Principles don't send you careering back to 70s militancy or 80s un-electability - far from it, they adapt to any time, simply underpinning the political compass, uniting a broad church of opinion behind a few unbreakable beliefs. They keep the Blairite and the Union leader fighting together, benefiting from each other's perspectives, safe in the knowledge that whichever policy ends up on the table, they will still be campaigning together to protect those vital principles.

A party that is frightened of it's principles looks hollow and unsure.

When Blair came to power, it was horses for courses. Labour had to finally prove that they could unify, it had to prove that whilst protecting Labour principles, they could slay Tory dragons. It had to shake the long held confidence of the Tories that only they would ever claim to be able to manage crime or inflation. The public wanted a massive reward for the trust they'd shown in allowing Blair not one but two unprecedented landslides. "Govern for us all" they said. Whatever you think of him now, his government achieved some basic principles that Labour had fought for since its birth - a minimum wage, free nursery education, excellence in health care and a passionate commitment to alleviating world poverty.

Ed finds himself leader of a party who lost their way.
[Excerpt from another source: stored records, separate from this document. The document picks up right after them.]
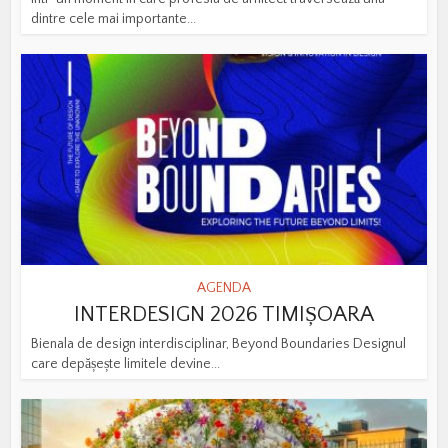
dintre cele mai importante...
AGENDA
INTERDESIGN 2026 TIMIȘOARA
Bienala de design interdisciplinar, Beyond Boundaries Designul
care depășește limitele devine...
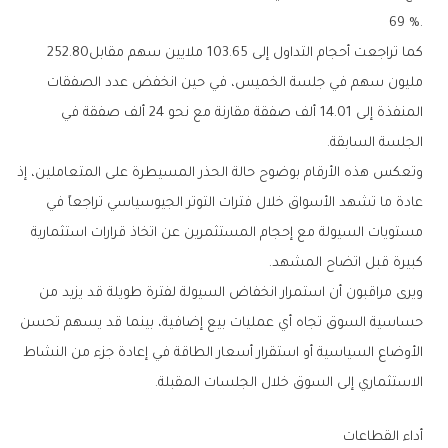
‬69‭ %.‬
كما‭ ‬تراجعت‭ ‬أحجام‭ ‬التداول‭ ‬إلى‭ ‬103‭.‬65‭ ‬ملايين‭ ‬سهم‭ ‬مقابل‭ ‬252‭.‬80‭
‬الجلسة‭ ‬السابقة‭.‬
‬كبيرة‭ ‬قبل‭ ‬اتضاح‭ ‬المشهد‭.‬
‬الاستثماري‭ ‬إلى‭ ‬السوق‭ ‬خلال‭ ‬الجلسات‭ ‬المقبلة‭.‬
أداء‭ ‬القطاعات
A party who forgot that whilst we govern for all, we fight for those who cannot fight alone. His great task is to prove that we remember why we exist. All the while there is still inequality, all the time we face exploitation, all the while people suffer injustice or prejudice they need a strong, confident Labour Party to show that their principles can offer the answers.

I don't think anyone wants him to fight Cameron on his own turf, as Cameron fought Blair and Blair fought Major. They want him to claim back the principles we allowed to fall away at times when reading that little membership card would have saved disgrace. Ed is no Cameron. He's inclusive and thoughtful and he's certainly no rudderless autocrat. If he allows our principles to shape his leadership and starts to convince the electorate that he knows instinctively what they are, then focus groups and tabloids start to lose their grip on policy making. I can't think there can be anyone in the UK who wouldn't agree that was long, long overdue.

**For the record, the quote on the back of a Labour membership card reads : "The Labour Party is a democratic socialist party. It believes that by the strength of our common endeavour we achieve more than we achieve alone so as to create for each of us, the means to to realise our true potential and for all of us a community in which power, wealth and opportunity are in the hands of the many not the few, where the rights we enjoy reflect the duties we owe and where we live together, freely, in a spirit of solidarity, tolerance and respect."